La globalización del gusto ha hecho más apetecibles y valiosas estas singularidades, esta flora autóctona. ¿Qué puede haber más exclusivo que beber uno de los pocos cientos de botellas del primer varietal de Estaladiña que viene del Bierzo, de la Tintilla de Rota que revive en Cádiz o de la uva rey que se recupera en Chiclana? Nuestros terruños son muy diversos. Los minifundios y los microviñedos del norte se contraponen a las grandes extensiones monovarietales de Andalucía o La Mancha. Pero por aquí y por allá están entremezcladas en los viñedos viejos esas cepas claves, testimoniales, que nos narran la historia del territorio.

La moda pide delgadez

La moda en estos nuevos años veinte apuesta por la “bebestibilidad”, la facilidad del trago largo y el frescor por encima de la potencia y el cuerpo. Los tostados de madera ya no gustan tanto y se buscan expresiones de crianza más discretas que respeten los matices varietales. Una ligera rusticidad no tiene por qué molestar, porque pone una autenticidad que enlaza con los vinos- alimento del pasado rural. Nuestra época adora la velocidad y queremos vinos con encanto bastante inmediato pero que no sean efímeros, que identifiquemos con sus paisajes y tengan sensación de naturalidad, pero en los que se pueda disfrutar la huella de sus elaboradores: vinos con identidad de terruño, pero con una firma transparente que no opaque las sensaciones de unas variedades casi olvidadas que vuelven al primer plano.

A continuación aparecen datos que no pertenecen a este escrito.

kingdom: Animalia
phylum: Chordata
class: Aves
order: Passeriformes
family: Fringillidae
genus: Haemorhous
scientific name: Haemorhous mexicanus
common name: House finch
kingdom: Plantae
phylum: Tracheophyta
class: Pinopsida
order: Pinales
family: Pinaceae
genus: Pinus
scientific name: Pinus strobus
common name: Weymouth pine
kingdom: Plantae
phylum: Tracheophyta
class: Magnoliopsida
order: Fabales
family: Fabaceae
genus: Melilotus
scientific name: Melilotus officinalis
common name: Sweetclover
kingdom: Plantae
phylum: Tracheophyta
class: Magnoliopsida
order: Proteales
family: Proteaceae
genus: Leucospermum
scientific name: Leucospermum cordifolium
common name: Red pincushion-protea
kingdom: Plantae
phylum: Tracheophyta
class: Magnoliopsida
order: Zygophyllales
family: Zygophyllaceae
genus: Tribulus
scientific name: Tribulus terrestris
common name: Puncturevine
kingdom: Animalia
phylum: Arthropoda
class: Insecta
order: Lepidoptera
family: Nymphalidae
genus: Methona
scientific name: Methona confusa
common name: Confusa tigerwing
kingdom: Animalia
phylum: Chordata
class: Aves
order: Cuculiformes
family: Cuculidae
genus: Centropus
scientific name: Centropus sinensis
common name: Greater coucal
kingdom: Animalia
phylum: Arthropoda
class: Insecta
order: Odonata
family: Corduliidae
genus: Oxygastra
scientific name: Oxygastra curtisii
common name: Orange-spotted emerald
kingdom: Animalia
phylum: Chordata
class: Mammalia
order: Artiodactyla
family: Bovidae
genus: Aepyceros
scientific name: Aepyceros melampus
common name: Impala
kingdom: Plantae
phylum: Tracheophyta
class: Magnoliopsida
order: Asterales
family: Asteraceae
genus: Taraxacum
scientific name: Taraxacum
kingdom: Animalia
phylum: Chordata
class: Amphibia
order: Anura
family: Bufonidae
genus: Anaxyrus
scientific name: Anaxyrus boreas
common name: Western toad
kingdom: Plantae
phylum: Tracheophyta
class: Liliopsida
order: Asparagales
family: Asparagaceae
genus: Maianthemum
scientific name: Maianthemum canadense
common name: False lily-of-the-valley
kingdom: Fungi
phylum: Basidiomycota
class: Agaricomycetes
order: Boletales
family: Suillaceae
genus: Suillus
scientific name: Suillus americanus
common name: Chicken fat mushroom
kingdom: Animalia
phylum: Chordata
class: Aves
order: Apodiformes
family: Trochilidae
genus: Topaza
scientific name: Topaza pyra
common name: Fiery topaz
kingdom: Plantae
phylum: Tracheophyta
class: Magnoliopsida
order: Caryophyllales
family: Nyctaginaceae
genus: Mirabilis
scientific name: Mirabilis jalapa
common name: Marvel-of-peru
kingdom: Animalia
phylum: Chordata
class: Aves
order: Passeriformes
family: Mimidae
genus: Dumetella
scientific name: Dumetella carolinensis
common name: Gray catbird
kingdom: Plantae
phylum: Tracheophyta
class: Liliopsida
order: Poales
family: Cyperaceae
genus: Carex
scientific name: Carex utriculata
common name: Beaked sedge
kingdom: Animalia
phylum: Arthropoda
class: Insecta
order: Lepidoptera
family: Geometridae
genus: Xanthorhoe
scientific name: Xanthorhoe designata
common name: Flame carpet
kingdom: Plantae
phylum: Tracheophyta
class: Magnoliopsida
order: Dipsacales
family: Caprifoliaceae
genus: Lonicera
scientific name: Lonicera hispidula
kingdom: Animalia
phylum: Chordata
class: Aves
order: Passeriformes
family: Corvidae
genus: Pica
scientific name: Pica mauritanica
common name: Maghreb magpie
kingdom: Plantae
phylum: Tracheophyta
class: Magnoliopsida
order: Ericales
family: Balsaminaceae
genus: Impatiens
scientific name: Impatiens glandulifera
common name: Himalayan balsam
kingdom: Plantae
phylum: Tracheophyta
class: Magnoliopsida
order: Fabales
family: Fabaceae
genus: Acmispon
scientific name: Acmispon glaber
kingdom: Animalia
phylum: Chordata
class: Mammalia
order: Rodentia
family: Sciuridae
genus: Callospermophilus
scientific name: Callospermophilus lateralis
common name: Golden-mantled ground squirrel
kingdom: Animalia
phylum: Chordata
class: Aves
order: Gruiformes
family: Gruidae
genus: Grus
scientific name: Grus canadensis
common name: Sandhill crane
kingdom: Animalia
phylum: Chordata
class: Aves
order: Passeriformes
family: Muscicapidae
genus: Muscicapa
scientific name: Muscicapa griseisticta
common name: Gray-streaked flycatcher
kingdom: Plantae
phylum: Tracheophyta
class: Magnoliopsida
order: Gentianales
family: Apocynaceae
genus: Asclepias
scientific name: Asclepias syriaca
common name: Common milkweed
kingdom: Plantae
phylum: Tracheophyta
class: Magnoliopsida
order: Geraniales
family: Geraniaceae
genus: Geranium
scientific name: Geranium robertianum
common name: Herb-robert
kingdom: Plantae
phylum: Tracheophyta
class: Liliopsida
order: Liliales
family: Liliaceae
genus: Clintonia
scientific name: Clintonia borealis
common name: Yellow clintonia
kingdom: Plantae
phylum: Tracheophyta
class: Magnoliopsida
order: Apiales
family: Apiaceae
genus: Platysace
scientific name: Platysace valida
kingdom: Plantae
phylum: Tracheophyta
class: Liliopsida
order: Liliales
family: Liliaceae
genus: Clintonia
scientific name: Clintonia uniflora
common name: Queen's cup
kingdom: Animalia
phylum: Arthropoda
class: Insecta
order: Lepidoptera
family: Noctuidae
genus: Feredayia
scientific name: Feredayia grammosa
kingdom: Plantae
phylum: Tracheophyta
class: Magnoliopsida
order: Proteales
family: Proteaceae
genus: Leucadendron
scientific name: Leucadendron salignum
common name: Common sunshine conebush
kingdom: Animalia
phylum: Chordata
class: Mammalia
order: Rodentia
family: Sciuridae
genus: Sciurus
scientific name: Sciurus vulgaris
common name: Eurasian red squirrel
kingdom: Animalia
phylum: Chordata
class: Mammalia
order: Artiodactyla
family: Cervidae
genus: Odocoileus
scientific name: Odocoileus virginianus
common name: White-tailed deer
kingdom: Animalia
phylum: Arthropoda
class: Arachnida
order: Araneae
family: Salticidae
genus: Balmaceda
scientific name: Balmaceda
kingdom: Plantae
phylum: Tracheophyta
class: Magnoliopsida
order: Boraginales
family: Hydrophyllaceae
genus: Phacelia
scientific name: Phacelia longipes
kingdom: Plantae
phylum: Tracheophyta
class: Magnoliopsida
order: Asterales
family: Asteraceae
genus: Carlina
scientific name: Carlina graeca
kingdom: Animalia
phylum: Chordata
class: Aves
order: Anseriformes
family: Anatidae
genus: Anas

Muchas de ellas presentan dificultades de cultivo, sensibilidad a enfermedades, productividad baja o perfiles gustativos poco estandarizados. Quizá por eso fueron abandonadas en favor de otras, pero quizá también los ciclos de maduración hayan influido. Es frecuente que nos encontremos con vides de ciclo largo y maduración tardía que podrían plantear problemas a los antiguos viticultores ante el riesgo de lluvias y heladas otoñales. En tiempos de cambio climático son una bendición porque pueden aportar acidez y ligereza, dos cualidades muy actuales.

El mercado mundial parece receptivo. La mirada al pasado con visión de futuro de nuestros viñadores y bodegas está potenciando la imagen de España como gran país vinícola más allá de los tópicos de la relación entre calidad y precio. Hasta en nuestra zona más internacional, el Marco de Jerez, brotan iniciativas como ese Manifiesto 119 con las propuestas del sector más inquieto del mundo bodeguero y cuyo nombre hace referencia a las variedades de uva enumeradas en Andalucía por Rojas Clemente en el siglo XIX, quizá la época de su máximo brillo global. Recuperar todos los colores de nuestro mapa vinícola es una tarea titánica, un esfuerzo de muchos que nos hace más grandes, mayores en la cultura del vino. Y además estamos de moda.